Zuletzt passierte das vor einem Jahr, als sich eine Phalanx der renommiertesten europäischen Urheberrechtsexperten gegen die Verlängerung der Schutzdauer für Musikaufnahmen von 50 auf 95 Jahre aussprach: Martin Kretschmer vom Centre for Intellectual Property Policy & Management der Bournemouth University, Lionel Bently und Rufus Pollock vom Centre for Intellectual Property & information Law der University of Cambridge, Reto Hilty vom Max-Planck-Institut für Geistiges Eigentum, Wettbewerbs- und Steuerrecht und Professor Bernt Hugenholtz, Leiter des Institute for Information Law der Universität Amsterdam. Begründung der Experten: Es gibt etliche Untersuchungen, die eindeutig belegen,  dass die Verwerter überproportional profitieren, die zusätzlichen Einnahmen der Urheber minimal sind, und die Öffentlichkeit die Zeche zahlen muss. Ergebnis: Die Schutzdauer wurde auf 75 Jahre verlängert.
Systemwidrig ist nicht ein Schutz, der von anderen abweicht, sondern einer, der nicht erreicht, was gesellschaftlich sinnvoll ist.

GEGEBENE DATEN>

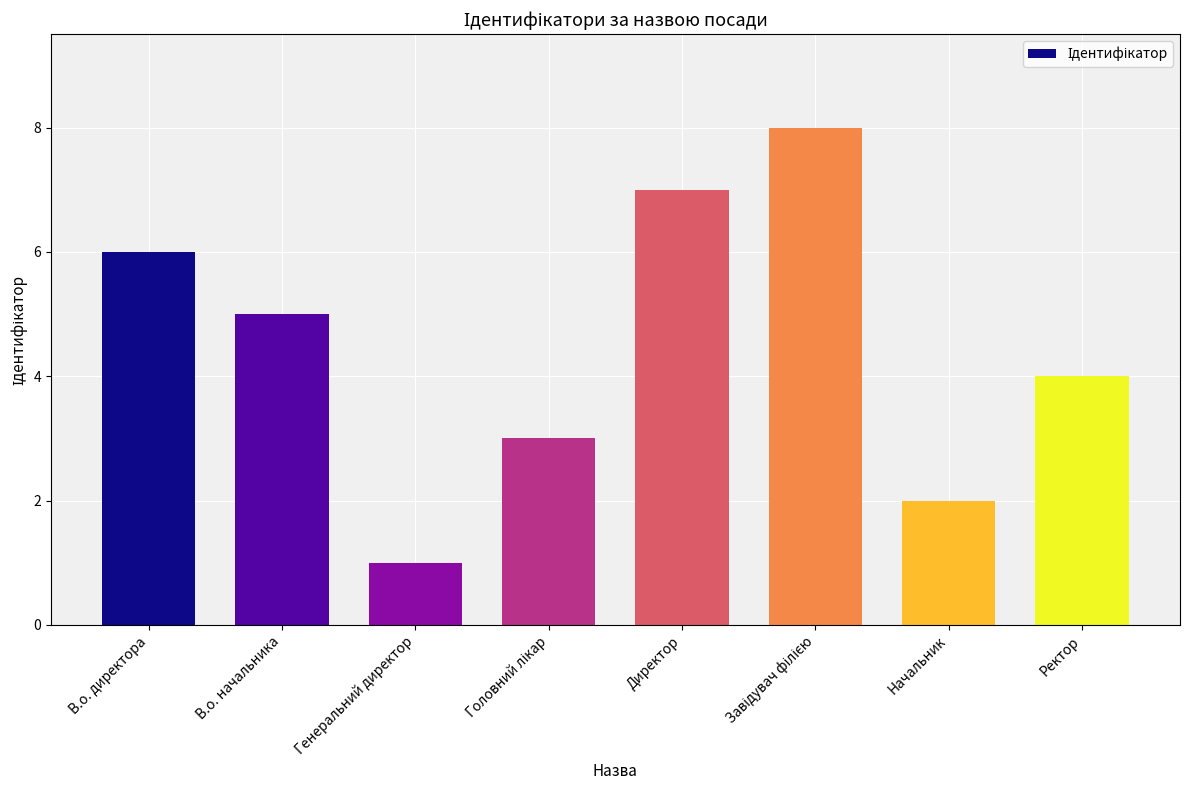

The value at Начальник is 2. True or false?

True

==

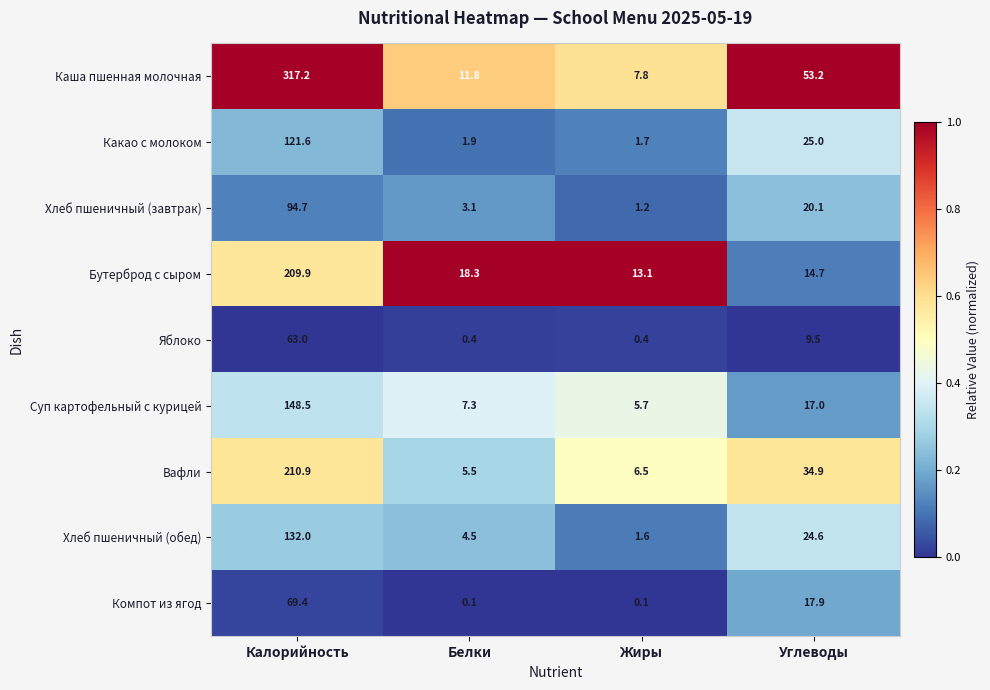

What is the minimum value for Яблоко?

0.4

--

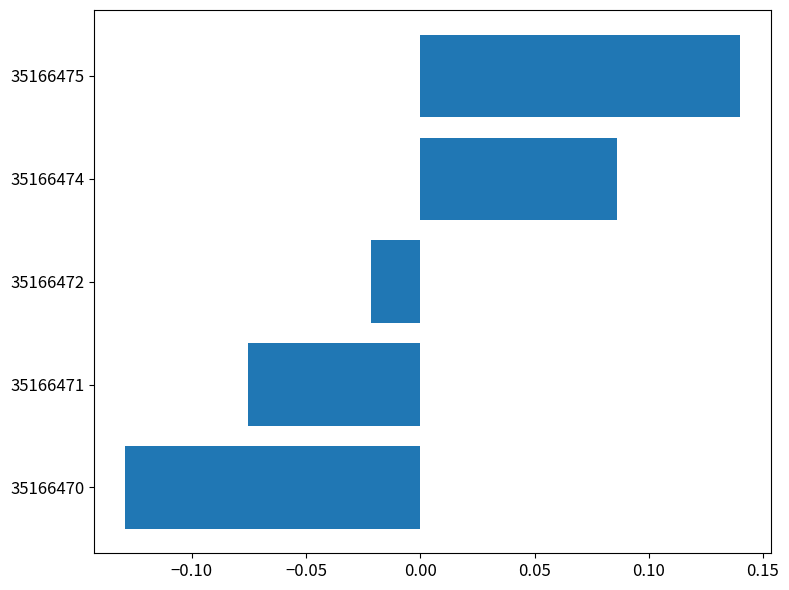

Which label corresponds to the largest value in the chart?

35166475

AUFGABENSTELLUNG>
1. Auf wie viele Jahre wurde die Schutzdauer für Musikaufnahmen laut dem Text über die Schutzdauer schließlich verlängert?
2. Geben Sie aus dem Text über die Schutzdauer alles von „Zuletzt passierte das“ bis hin zu „75 Jahre verlängert.“ wortgetreu wieder.
Stützen Sie sich ausschließlich auf den Text über die Schutzdauer, nicht auf die Zeilen.

GELÖSTE AUFGABEN>
1. Auf 75 Jahre.

2.
Zuletzt passierte das vor einem Jahr, als sich eine Phalanx der renommiertesten europäischen Urheberrechtsexperten gegen die Verlängerung der Schutzdauer für Musikaufnahmen von 50 auf 95 Jahre aussprach: Martin Kretschmer vom Centre for Intellectual Property Policy & Management der Bournemouth University, Lionel Bently und Rufus Pollock vom Centre for Intellectual Property & information Law der University of Cambridge, Reto Hilty vom Max-Planck-Institut für Geistiges Eigentum, Wettbewerbs- und Steuerrecht und Professor Bernt Hugenholtz, Leiter des Institute for Information Law der Universität Amsterdam. Begründung der Experten: Es gibt etliche Untersuchungen, die eindeutig belegen,  dass die Verwerter überproportional profitieren, die zusätzlichen Einnahmen der Urheber minimal sind, und die Öffentlichkeit die Zeche zahlen muss. Ergebnis: Die Schutzdauer wurde auf 75 Jahre verlängert.